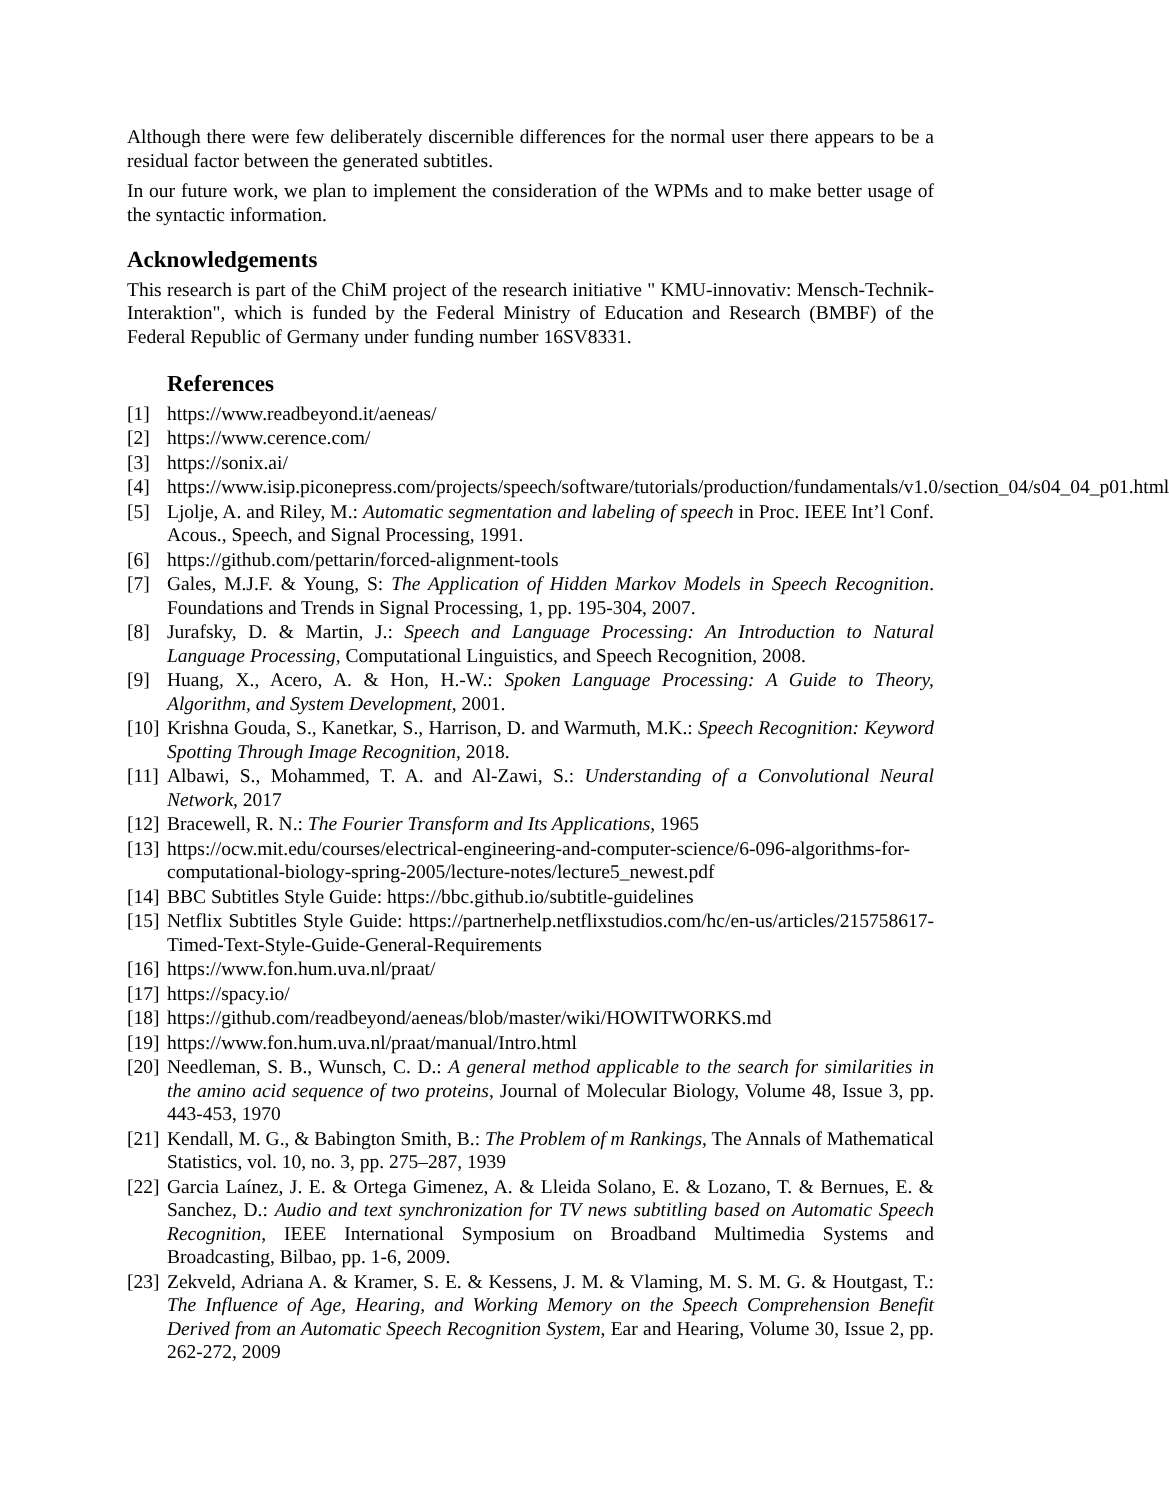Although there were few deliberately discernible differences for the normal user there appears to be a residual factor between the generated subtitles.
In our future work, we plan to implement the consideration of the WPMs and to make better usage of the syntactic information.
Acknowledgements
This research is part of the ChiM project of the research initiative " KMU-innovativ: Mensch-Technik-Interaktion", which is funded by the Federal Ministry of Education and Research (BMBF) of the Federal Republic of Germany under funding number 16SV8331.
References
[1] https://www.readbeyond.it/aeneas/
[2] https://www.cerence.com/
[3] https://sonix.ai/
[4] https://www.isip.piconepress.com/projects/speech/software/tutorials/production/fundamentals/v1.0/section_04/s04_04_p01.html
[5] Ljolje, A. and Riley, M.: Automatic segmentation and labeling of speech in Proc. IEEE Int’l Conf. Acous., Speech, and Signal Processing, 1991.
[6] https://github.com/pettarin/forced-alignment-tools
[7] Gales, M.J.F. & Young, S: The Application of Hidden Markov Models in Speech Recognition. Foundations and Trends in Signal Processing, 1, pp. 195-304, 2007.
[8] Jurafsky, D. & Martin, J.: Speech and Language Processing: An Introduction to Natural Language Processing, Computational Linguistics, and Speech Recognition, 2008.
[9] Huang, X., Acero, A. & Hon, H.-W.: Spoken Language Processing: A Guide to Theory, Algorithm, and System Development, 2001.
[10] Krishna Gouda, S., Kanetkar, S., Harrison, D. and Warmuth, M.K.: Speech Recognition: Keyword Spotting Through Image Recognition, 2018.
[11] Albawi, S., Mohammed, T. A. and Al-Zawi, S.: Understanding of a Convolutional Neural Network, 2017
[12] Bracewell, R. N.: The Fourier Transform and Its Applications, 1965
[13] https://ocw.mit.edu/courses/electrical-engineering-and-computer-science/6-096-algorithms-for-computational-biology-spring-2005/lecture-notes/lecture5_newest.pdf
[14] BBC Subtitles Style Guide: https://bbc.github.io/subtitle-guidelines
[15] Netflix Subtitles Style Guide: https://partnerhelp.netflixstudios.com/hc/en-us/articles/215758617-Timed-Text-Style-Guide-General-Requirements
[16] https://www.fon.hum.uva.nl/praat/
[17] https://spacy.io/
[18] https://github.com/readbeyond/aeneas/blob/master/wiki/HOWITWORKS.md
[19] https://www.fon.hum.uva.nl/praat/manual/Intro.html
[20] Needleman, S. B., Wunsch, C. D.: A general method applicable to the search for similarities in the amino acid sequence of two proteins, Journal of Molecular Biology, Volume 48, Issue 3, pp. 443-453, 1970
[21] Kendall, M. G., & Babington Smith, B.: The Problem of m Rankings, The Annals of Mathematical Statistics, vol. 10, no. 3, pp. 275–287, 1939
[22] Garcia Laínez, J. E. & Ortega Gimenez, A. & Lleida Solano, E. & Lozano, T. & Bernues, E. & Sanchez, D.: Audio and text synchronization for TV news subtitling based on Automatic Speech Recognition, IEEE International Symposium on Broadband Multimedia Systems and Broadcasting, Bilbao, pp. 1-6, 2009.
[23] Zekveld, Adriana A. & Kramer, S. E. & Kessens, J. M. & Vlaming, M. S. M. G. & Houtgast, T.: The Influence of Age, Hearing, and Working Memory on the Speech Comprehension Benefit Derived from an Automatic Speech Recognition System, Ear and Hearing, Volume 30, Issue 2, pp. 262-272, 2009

■ YOUR TASK
From the "[20] Needleman, S." line to the close of the listing, restate each line word for word.

■ EXERCISE RESULT
[20] Needleman, S. B., Wunsch, C. D.: A general method applicable to the search for similarities in the amino acid sequence of two proteins, Journal of Molecular Biology, Volume 48, Issue 3, pp. 443-453, 1970
[21] Kendall, M. G., & Babington Smith, B.: The Problem of m Rankings, The Annals of Mathematical Statistics, vol. 10, no. 3, pp. 275–287, 1939
[22] Garcia Laínez, J. E. & Ortega Gimenez, A. & Lleida Solano, E. & Lozano, T. & Bernues, E. & Sanchez, D.: Audio and text synchronization for TV news subtitling based on Automatic Speech Recognition, IEEE International Symposium on Broadband Multimedia Systems and Broadcasting, Bilbao, pp. 1-6, 2009.
[23] Zekveld, Adriana A. & Kramer, S. E. & Kessens, J. M. & Vlaming, M. S. M. G. & Houtgast, T.: The Influence of Age, Hearing, and Working Memory on the Speech Comprehension Benefit Derived from an Automatic Speech Recognition System, Ear and Hearing, Volume 30, Issue 2, pp. 262-272, 2009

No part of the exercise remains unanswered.